Wenn die Quarantänezeit gut überstanden ist, folgt die spannende Phase der Eingliederung in die bestehenden Affengruppen. Roxane und Franck wissen nur zu gut, dass man nicht einfach eine Schopfmangabe zu einer Gruppe Weißnasenmeerkatzen setzen kann. Doch auch innerhalb derselben Art muss die Zusammenführung nicht unbedingt funktionieren. Deshalb beobachten Franck und Roxane die Tiere gerade anfangs genau, um herausfinden, ob sie sich vertragen oder ob es unüberbrückbare Animositäten gibt. Wie beim Menschen auch gibt es Einzelgänger, dominante Platzhirsche und Eifersüchteleien. Das bedeutet, dass die Station, die schon im letzten Jahr 28 neue Affen gerettet hat, immer wieder neue Gehege und Ausweichmöglichkeiten schaffen muss.

Weißnasensakis Roxy und Tuba © J.A.C.K.
Die beiden Weißnasensakis Roxy und Tuba © J.A.C.K.

Start des Auswilderungsprogramms

Roxane und Franck können nicht anders: Wann immer sie von Affen in Not erfahren, setzen sie alles daran, den Tieren zu helfen und bei sich aufzunehmen, wenn es keine andere Möglichkeit gibt. Doch trotz mehrerer Ausbauphasen kommt die Station allmählich an die Grenze ihrer Aufnahmekapazitäten.

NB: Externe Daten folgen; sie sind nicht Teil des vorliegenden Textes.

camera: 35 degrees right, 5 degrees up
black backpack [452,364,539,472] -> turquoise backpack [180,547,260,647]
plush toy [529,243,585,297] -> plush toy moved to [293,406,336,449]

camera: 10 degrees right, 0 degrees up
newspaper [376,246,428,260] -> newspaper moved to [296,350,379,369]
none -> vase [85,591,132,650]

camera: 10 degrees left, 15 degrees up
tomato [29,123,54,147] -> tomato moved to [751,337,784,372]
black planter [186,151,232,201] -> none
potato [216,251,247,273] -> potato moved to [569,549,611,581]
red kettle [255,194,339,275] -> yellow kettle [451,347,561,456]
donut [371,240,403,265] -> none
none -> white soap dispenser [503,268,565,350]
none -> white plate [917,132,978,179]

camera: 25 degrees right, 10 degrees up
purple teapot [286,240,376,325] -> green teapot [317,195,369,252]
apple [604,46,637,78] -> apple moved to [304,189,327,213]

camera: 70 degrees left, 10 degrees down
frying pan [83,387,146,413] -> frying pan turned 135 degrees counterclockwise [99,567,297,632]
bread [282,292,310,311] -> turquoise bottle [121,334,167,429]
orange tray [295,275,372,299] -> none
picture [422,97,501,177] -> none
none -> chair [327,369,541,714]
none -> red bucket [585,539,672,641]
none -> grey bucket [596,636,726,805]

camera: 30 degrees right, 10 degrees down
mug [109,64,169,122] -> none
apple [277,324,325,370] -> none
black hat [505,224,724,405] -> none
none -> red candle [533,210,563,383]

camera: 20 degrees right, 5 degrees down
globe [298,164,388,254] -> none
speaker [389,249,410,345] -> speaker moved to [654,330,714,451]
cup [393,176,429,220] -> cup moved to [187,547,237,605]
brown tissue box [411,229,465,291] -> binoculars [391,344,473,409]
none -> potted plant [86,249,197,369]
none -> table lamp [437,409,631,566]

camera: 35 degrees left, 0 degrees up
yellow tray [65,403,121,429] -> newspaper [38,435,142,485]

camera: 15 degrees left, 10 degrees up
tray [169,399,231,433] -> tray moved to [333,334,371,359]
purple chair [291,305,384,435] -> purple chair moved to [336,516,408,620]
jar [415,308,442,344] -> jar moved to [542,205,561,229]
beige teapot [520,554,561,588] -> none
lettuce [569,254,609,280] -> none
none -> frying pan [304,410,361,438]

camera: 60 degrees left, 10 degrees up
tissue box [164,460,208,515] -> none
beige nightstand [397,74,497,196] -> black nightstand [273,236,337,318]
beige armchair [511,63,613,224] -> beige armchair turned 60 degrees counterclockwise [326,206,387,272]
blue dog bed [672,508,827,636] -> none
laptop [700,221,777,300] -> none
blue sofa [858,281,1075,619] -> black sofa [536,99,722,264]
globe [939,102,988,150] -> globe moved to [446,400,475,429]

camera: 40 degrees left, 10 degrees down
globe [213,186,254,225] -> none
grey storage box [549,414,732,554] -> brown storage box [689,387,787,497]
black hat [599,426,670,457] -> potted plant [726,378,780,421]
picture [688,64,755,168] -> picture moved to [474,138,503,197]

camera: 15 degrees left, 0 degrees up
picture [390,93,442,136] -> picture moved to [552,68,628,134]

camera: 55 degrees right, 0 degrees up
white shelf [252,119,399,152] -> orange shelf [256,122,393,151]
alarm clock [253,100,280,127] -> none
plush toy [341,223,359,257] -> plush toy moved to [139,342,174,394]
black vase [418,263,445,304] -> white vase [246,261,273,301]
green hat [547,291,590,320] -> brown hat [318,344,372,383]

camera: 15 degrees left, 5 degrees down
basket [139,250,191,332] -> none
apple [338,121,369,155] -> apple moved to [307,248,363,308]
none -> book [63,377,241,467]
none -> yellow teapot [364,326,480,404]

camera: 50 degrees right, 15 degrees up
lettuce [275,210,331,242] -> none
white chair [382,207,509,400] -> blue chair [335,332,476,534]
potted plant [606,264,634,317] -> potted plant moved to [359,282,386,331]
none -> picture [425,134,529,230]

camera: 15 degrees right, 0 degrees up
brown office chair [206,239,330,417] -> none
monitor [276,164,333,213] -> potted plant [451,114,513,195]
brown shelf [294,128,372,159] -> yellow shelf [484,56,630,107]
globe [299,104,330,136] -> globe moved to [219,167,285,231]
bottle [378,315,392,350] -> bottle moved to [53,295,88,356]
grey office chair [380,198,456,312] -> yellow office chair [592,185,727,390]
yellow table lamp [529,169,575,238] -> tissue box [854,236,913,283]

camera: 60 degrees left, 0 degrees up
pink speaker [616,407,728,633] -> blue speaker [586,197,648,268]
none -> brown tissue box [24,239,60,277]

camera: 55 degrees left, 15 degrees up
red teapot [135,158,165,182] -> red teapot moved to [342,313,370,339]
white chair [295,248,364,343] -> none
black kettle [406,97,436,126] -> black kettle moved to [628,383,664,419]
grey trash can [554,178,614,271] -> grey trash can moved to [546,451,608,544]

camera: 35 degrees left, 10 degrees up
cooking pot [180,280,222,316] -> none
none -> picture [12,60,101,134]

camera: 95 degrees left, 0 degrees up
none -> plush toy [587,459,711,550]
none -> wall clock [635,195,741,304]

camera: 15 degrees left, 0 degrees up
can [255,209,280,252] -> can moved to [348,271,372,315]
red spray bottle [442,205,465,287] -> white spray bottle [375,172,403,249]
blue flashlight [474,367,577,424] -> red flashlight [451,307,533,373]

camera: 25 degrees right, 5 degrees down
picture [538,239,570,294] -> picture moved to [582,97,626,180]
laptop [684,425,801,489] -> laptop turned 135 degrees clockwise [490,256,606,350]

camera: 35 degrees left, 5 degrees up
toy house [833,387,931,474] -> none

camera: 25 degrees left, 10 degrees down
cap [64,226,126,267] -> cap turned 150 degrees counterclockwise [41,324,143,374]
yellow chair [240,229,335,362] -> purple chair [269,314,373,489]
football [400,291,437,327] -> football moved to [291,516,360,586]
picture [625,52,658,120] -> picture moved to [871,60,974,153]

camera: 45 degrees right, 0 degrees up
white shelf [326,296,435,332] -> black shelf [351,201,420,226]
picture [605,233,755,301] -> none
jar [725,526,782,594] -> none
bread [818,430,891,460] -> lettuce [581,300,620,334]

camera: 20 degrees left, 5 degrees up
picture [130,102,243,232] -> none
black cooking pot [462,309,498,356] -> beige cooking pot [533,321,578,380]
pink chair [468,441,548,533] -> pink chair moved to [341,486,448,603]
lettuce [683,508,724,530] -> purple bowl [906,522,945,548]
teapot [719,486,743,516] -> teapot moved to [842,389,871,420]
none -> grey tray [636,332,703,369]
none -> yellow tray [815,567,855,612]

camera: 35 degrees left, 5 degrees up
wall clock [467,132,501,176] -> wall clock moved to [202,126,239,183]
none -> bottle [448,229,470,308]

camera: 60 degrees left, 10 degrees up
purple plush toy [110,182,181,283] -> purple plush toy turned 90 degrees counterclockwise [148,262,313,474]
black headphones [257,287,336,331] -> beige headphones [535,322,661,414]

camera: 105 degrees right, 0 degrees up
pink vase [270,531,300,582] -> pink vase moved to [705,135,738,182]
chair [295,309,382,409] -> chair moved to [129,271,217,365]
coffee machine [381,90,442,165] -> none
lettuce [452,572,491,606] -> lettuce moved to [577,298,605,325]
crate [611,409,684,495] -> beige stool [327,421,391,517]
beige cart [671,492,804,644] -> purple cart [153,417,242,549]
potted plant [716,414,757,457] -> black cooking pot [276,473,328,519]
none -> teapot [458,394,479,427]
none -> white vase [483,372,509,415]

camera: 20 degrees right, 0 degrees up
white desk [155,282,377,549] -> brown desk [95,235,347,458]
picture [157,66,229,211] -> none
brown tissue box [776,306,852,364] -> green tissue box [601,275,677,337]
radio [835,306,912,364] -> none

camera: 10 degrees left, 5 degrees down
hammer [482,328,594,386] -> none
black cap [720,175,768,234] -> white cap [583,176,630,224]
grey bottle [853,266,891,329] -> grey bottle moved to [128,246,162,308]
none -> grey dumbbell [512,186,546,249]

Deshalb – und auch weil beide die Tiere möglichst wieder in Freiheit sehen wollen – wird derzeit die Wiederauswilderung der ersten Affengruppen vorbereitet. Hierzu müssen die Tiere erst in ein Trainingslager – bei uns scherzhaft „Dschungelcamp“ genannt – in dem sie lernen, welche Gefahren sie in der Natur meiden müssen, welches vermeintliche Futter wirklich genießbar ist und wie dünn ein Zweig sein darf, damit er das eigene Körpergewicht noch trägt. Für die Affen, die nie von ihrer eigenen Familie lernen konnten, ist all dies lebensnotwendig, um in der Wildnis dauerhaft überleben zu können. Schon 2024 sollen die ersten Affengruppen in die Natur zurückkehren.